La electroterapia fue tan popular como mal usada desde 1850 a 1900 y llevó todo tipo de fraudes y artilugios vendehumos a la industria. Aparatos de electroterapia para el ano y la próstata, pulseras mágicas, el vibrómetro o la célebre silla vibratoria del balneario de Battle Creek, una silla eléctrica que prometía curar el estreñimiento y el dolor de espalda agitándote como en una batidora.
Algo parecido pasó con la popularización de los compuestos radiactivos tras su descubrimiento por el matrimonio Curie. “La radioactividad te hará sentir más sano” rezaba el eslogan de algunos medicamentos de los años 20. Agua radiactiva que prometía ‘limpiar tu organismo’ con los millones de rayos que penetran en él tras su ingestión. Pasta de dientes para lucir una sonrisa radiante (literal), supositorios radioactivos para restaurar la potencia sexual o el famoso Radhitor, agua destilada con una porción de radio que aseguraba curar el cáncer o la impotencia.
Foto: Supositorios radioactivos / Fuente: orau.org
El hecho que contribuyó en mayor medida a mejorar la regulación en los ensayos clínicos y el control de los medicamentos en la era moderna ha sido la catástrofe de la talidomida, uno de los mayores desastres de la industria farmacéutica. Se trataba de un sedante comercializado entre 1958 y 1963 que servía también para combatir las náuseas del embarazo y que provocó más de 10.000 nacimientos con malformaciones irreversibles por todo el planeta. El problema de la falta de ensayos aislados del fármaco ocasionó que los casos se confundieran con la estadística normal de malformaciones, impidiendo una relación causa-efecto que hubiera atenuado las consecuencias.
Foto: Afectada por la talidomida / Fuente: antena3.com
Fue el médico español Claus Knapp el que asoció los casos al compuesto en un estudio de campo de tan solo tres semanas. No encontraron relación genética ni antecedentes entre los bebés y sus familiares en los 500 casos que estudiaron, por lo que dedujeron que la causa debía ser exógena. Llegar a la talidomida fue una conclusión muy complicada. Por aquella época tomar algo para los nervios estaba muy mal visto (más durante el embarazo), por lo que en las encuestas de Claus y su socio Widukind Lenz, las mujeres no declararon nunca su ingesta. Hasta que el marido de una de las afectadas, que era médico y controlaba su embarazo, confesó que fue lo único que tomaba. Al preguntar e insistir en el resto de casos encontraron en todos la coincidencia.
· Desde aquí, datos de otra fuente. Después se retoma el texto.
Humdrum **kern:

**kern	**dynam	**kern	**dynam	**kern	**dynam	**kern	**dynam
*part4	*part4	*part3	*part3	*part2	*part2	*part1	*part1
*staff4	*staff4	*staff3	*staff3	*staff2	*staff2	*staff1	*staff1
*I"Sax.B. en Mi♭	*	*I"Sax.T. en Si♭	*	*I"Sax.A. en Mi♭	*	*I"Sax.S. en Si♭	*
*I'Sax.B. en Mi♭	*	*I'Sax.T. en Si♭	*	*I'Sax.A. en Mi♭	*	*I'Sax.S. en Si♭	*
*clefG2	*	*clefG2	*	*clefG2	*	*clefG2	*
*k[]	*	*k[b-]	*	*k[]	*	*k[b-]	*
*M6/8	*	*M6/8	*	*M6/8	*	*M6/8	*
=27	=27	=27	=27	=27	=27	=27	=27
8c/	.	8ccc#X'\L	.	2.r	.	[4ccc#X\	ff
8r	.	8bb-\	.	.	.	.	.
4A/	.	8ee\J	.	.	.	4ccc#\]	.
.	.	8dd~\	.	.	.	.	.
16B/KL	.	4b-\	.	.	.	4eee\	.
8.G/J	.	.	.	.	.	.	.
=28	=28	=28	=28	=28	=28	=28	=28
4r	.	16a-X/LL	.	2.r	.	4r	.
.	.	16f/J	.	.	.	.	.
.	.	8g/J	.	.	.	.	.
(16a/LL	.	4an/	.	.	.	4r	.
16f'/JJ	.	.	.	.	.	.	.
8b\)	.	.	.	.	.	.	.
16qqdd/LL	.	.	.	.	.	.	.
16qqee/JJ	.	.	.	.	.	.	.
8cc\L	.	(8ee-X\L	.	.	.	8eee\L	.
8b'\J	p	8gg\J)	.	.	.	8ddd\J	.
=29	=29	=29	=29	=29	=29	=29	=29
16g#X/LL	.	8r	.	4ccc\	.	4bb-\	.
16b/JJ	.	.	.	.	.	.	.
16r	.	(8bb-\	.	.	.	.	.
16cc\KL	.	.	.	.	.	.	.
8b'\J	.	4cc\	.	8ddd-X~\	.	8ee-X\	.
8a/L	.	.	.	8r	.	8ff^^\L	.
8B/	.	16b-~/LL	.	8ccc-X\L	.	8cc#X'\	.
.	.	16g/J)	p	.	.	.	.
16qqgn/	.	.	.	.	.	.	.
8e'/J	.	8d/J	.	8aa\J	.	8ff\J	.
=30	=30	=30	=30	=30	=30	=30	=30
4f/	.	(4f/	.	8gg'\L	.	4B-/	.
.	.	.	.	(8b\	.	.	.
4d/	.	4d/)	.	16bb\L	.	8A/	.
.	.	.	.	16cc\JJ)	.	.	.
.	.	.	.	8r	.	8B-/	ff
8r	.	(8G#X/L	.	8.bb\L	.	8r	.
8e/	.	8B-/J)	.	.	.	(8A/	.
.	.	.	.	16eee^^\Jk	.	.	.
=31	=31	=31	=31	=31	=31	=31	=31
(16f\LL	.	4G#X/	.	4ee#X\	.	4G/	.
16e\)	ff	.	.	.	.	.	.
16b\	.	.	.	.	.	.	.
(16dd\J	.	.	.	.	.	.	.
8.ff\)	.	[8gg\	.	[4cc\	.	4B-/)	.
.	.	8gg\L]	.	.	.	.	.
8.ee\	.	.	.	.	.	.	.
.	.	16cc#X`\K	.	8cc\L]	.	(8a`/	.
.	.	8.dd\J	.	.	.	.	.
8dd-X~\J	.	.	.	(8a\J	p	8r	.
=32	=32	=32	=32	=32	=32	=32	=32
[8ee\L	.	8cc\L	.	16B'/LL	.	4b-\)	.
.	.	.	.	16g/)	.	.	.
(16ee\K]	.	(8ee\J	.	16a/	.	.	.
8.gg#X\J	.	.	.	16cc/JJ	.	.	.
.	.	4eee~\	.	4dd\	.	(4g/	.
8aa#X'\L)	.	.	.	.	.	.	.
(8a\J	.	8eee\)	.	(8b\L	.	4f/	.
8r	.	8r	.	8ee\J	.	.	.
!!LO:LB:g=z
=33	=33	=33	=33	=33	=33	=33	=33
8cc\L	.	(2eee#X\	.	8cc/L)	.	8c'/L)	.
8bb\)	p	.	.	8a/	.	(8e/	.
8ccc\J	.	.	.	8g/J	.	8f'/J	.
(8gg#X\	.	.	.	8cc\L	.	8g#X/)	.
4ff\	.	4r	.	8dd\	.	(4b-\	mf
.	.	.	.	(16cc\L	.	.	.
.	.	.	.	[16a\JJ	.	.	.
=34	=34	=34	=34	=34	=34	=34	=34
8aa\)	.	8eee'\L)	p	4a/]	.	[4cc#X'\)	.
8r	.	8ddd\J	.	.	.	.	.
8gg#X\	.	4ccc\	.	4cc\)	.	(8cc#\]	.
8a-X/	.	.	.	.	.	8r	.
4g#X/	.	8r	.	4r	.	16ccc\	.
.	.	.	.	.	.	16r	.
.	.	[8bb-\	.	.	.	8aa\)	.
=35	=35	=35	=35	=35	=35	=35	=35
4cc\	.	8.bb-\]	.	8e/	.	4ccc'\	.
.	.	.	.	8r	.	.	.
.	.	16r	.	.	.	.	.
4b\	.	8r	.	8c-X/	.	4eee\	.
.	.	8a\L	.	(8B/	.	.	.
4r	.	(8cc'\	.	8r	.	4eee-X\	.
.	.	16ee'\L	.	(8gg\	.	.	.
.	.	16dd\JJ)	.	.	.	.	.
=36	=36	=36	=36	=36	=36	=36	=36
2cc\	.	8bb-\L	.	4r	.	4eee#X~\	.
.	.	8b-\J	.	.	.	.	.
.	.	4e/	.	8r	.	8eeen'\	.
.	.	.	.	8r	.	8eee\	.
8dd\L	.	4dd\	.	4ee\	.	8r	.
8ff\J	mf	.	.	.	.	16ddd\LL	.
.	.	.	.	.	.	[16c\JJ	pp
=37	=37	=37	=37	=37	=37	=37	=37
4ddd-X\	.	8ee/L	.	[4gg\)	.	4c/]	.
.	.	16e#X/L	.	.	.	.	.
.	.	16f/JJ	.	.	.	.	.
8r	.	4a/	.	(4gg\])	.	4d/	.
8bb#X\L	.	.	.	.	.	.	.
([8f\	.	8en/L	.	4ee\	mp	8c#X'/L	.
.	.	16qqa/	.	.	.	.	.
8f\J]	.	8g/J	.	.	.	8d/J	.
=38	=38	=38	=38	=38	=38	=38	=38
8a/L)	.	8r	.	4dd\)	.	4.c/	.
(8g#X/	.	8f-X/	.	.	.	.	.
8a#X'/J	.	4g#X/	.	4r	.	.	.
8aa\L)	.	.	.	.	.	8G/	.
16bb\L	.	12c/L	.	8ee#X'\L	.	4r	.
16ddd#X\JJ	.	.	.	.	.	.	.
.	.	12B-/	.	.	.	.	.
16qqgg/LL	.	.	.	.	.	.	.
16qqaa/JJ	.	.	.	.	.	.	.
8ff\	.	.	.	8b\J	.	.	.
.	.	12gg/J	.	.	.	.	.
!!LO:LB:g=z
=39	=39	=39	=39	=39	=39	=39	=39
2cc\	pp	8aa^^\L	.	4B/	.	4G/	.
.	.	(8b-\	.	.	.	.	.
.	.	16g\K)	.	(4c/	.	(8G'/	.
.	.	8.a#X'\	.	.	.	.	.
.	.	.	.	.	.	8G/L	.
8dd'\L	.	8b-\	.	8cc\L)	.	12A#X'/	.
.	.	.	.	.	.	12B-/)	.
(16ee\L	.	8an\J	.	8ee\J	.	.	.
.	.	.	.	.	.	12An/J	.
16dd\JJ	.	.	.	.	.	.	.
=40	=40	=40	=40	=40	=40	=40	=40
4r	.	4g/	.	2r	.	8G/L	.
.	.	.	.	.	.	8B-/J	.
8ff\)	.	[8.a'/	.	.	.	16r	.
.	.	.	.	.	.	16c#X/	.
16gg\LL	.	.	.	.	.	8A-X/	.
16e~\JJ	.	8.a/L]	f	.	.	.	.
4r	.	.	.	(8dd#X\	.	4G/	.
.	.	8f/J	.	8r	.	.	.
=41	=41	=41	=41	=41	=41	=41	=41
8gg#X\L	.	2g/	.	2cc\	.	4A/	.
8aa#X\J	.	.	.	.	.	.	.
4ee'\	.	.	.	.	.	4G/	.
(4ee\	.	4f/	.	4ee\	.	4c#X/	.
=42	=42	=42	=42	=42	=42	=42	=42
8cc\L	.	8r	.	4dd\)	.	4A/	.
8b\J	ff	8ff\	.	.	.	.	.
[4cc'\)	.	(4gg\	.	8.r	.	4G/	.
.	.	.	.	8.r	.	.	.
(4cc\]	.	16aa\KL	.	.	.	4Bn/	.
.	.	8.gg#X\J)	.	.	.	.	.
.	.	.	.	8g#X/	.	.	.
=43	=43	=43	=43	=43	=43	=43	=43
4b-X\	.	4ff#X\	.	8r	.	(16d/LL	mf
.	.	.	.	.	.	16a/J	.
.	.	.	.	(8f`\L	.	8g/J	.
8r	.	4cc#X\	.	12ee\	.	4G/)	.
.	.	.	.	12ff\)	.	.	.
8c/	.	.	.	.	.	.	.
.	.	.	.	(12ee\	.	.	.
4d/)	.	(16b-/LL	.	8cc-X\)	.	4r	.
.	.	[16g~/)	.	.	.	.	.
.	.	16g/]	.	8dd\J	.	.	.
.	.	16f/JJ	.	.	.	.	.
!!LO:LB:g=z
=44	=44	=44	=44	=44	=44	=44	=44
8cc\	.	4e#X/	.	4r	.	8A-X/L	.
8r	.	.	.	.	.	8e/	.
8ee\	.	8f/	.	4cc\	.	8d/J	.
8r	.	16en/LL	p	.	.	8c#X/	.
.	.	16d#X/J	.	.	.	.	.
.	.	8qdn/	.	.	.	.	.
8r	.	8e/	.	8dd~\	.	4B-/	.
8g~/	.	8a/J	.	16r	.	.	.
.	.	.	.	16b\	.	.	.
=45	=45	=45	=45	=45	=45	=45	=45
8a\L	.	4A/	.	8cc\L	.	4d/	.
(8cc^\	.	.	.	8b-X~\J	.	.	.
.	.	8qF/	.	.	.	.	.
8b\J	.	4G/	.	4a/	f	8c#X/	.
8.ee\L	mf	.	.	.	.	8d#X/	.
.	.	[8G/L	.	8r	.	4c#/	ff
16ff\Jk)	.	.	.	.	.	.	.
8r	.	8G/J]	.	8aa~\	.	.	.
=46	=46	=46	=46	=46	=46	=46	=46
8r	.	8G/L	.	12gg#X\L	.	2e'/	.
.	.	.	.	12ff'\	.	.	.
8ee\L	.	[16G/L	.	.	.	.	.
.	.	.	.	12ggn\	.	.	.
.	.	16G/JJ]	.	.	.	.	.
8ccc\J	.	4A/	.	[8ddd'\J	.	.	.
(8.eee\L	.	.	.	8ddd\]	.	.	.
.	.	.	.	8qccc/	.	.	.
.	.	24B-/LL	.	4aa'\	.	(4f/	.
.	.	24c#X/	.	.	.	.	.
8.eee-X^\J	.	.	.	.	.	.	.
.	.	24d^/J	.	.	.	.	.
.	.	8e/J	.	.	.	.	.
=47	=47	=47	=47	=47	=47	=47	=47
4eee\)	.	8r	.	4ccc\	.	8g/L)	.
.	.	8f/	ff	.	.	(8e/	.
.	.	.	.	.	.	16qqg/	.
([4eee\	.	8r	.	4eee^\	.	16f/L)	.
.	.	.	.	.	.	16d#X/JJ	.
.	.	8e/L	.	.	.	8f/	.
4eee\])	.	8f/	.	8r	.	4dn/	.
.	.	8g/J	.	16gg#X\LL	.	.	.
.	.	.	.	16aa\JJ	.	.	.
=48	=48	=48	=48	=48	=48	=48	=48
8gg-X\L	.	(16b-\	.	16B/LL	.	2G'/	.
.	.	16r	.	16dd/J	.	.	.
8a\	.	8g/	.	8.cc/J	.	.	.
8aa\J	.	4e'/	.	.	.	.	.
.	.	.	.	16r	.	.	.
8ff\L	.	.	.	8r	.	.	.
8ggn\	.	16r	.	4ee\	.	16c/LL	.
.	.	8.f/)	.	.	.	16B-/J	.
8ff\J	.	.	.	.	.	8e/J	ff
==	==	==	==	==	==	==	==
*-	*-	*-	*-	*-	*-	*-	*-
A partir de ahí la industria mejoró los filtros y endureció la normativa, pero no consiguió eliminar totalmente el peligro del proceso productivo. Es el caso comentado del Rofecoxib o de los antidiabéticos pioglitazona y rosiglitazona. Formulaciones que sufrieron una sonada caída de ventas al comprobarse que “sus beneficios no superaban a sus riesgos” según la agencia europea del medicamento. O del medicamento anticolesterol Baycol, retirado del mercado en 2001 por Bayer tras 31 fallecimientos en Estados Unidos por complicaciones asociadas a sus efectos secundarios.
Actualmente, crear un nuevo fármaco a nivel mundial está presupuestado en unos 600 millones de dólares de media, sin contar con el costo de todos los compuestos que se quedan en el camino al no cumplir expectativas o pasar el filtro de los ensayos. A la hora de amortizar, las grandes farmacéuticas tienen que invertir en fórmulas ya comercializadas y rentables (variantes de otras marcas) o en marketing y publicidad para las nuevas fórmulas de riesgo.
Es ahí donde se prostituyen los principios éticos y morales. Muchas compañías exageran o promocionan dolencias comunes donde la inversión y el riesgo es mínimo (colesterol, calcio de los huesos) y la rentabilidad es máxima. Se trata de vender medicamentos a gente sana para que al final todo el mundo sea cliente. Al final, para vender la supuesta rentabilidad, las grandes se gastan entre un 30% y un 35% del presupuesto anual en promoción y sólo un 13% en investigación y desarrollo. Quizás ahí esté el problema.